The schools were intentionally located at substantial distances from Indigenous communities to minimize contact between families and their children. Indian Commissioner Hayter Reed argued for schools at greater distances to reduce family visits, which he thought counteracted efforts to assimilate Indigenous children. Parental visits were further restricted by the use of a pass system designed to confine Indigenous peoples to reserves.

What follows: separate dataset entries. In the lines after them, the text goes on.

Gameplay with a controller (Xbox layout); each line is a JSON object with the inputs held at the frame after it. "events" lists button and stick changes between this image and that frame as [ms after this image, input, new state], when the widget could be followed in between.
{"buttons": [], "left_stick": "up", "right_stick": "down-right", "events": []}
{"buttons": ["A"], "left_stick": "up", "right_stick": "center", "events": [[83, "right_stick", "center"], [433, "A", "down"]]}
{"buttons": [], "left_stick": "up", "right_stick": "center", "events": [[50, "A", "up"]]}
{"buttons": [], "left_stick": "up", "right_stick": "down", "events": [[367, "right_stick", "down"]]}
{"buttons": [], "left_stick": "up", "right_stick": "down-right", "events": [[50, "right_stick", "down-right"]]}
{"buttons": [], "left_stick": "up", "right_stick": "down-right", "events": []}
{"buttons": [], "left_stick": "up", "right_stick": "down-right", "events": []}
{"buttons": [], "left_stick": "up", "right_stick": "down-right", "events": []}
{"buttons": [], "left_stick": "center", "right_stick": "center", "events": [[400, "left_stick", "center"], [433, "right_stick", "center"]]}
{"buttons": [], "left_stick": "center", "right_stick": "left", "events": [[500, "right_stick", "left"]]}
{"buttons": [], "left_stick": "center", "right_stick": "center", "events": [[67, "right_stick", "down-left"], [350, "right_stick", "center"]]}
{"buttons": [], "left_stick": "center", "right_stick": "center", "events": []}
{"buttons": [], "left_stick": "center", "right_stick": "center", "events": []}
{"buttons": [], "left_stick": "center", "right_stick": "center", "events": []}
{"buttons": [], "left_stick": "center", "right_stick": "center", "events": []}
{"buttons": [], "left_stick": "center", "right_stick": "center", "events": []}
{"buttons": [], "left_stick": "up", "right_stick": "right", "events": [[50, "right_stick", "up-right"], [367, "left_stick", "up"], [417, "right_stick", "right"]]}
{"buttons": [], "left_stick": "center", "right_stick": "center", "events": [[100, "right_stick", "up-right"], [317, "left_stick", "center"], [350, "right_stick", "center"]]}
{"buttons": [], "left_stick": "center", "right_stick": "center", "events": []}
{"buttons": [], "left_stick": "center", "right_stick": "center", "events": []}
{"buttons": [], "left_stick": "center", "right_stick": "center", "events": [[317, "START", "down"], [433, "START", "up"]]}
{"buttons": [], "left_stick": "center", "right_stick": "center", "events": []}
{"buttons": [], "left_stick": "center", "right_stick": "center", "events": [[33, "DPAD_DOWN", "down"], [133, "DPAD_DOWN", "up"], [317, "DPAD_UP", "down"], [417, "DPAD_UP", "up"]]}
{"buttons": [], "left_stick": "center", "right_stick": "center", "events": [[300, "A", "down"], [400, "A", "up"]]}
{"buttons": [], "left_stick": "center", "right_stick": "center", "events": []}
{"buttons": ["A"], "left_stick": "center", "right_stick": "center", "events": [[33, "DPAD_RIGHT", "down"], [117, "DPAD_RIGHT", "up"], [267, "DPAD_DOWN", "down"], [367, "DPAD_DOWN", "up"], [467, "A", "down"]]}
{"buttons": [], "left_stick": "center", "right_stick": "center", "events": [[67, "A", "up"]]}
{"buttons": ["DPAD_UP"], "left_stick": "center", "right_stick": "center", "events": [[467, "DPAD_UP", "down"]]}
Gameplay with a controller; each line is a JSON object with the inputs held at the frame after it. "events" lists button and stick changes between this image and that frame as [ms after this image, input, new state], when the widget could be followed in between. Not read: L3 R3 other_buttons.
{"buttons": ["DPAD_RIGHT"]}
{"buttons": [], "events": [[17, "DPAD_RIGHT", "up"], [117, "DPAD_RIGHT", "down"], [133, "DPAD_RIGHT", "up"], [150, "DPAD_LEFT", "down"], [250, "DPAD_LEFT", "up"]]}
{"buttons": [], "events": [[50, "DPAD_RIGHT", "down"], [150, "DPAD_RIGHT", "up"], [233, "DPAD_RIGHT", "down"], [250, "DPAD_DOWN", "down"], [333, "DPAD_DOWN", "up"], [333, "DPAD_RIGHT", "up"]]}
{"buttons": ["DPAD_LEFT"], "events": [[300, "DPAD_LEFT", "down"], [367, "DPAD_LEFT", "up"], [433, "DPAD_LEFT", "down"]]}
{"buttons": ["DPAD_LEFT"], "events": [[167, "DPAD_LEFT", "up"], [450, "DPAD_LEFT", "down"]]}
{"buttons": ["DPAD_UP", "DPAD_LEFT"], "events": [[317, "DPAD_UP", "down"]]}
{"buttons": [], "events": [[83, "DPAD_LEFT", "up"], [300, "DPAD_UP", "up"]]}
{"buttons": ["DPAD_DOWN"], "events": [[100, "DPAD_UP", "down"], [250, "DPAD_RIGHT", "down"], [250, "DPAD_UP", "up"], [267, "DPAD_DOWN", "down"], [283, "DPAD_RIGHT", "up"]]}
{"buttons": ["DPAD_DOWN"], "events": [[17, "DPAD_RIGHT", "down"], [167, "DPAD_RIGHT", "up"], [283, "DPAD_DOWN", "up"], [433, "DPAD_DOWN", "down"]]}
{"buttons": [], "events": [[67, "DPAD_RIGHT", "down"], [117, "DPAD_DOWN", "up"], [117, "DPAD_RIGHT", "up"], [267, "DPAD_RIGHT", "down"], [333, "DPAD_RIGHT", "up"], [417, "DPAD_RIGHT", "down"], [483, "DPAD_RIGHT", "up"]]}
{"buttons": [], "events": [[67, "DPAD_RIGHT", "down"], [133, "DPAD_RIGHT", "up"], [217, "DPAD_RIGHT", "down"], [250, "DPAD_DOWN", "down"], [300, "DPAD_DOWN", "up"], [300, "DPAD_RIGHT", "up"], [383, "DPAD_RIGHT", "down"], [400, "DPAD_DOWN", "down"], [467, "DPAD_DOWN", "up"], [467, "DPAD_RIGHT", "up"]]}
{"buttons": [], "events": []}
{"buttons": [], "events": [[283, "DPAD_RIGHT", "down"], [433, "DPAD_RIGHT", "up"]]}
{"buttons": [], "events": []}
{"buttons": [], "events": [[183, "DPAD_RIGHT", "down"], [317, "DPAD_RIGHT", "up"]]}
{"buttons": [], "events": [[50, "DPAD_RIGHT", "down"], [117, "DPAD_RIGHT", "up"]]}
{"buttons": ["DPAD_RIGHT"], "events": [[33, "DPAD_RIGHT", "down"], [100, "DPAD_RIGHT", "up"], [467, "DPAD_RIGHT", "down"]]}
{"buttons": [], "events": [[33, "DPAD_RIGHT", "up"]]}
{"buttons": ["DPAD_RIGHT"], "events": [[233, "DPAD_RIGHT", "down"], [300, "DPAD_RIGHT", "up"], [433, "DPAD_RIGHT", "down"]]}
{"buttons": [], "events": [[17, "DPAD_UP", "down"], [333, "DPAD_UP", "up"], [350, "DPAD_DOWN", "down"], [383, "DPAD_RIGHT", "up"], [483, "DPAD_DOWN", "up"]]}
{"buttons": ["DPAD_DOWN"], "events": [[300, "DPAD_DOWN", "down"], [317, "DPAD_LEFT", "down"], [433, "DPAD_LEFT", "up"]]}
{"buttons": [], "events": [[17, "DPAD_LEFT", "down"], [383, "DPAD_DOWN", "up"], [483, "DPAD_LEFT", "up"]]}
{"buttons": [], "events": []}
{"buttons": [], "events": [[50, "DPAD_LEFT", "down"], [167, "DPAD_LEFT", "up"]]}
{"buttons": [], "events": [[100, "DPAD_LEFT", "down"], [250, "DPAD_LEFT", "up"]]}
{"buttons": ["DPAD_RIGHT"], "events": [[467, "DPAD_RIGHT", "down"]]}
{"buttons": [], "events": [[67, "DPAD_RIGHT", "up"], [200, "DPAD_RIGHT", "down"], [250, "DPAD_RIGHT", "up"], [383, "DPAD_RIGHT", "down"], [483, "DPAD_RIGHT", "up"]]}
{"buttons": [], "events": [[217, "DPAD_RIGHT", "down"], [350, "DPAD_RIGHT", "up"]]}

The residential school system harmed Indigenous children significantly by removing them from their families, depriving them of their ancestral languages, and exposing many of them to physical and sexual abuse. Disconnected from their families and culture and forced to speak English or French, students who attended the residential school system often graduated being unable to fit into their communities but remaining subject to racist attitudes in mainstream Canadian society.
Students in the
residential school system were faced with a multitude of abuses by teachers and
administrators, including sexual and physical assault. They suffered from
malnourishment and harsh discipline that would not have been tolerated in any
other Canadian school system. Corporal punishment was often justified by a belief that it was
the only way to save souls or punish and deter runaways, whose injuries or
death sustained in their efforts to return home would become the legal
responsibility of the school.
Overcrowding, poor sanitation, inadequate heating, and a lack of medical care led to high rates of influenza and tuberculosis. Federal policies that tied funding to enrollment numbers led to sick children being enrolled to boost numbers, thus introducing and spreading disease. The problem of unhealthy children was further exacerbated by the conditions of the schools themselves with overcrowding, poor ventilation, poor water quality and inadequate sewage systems.
Until the late
1950s, when the federal government shifted to a day school integration model,
residential schools were severely underfunded and often relied on the forced labour of
their students to maintain their facilities, although it was presented as
training for artisanal skills.
The work was arduous, and severely compromised the academic and social
development of the students. During this period, Canadian government scientists
also performed nutritional tests on students and kept some students
undernourished as the control sample.
The system ultimately proved successful in disrupting the transmission of Indigenous practices and beliefs across generations. The legacy of the system has been linked to an increased prevalence of post-traumatic stress, alcoholism, substance abuse, suicide, and intergenerational trauma which persists within Indigenous communities to this day. It was bad enough the federal government was racist and completely distorted its fiduciary responsibilities, but that the various Christian churches would be complicit in such a gross violation of their core beliefs simply illustrates the hypocrisy of organized religion.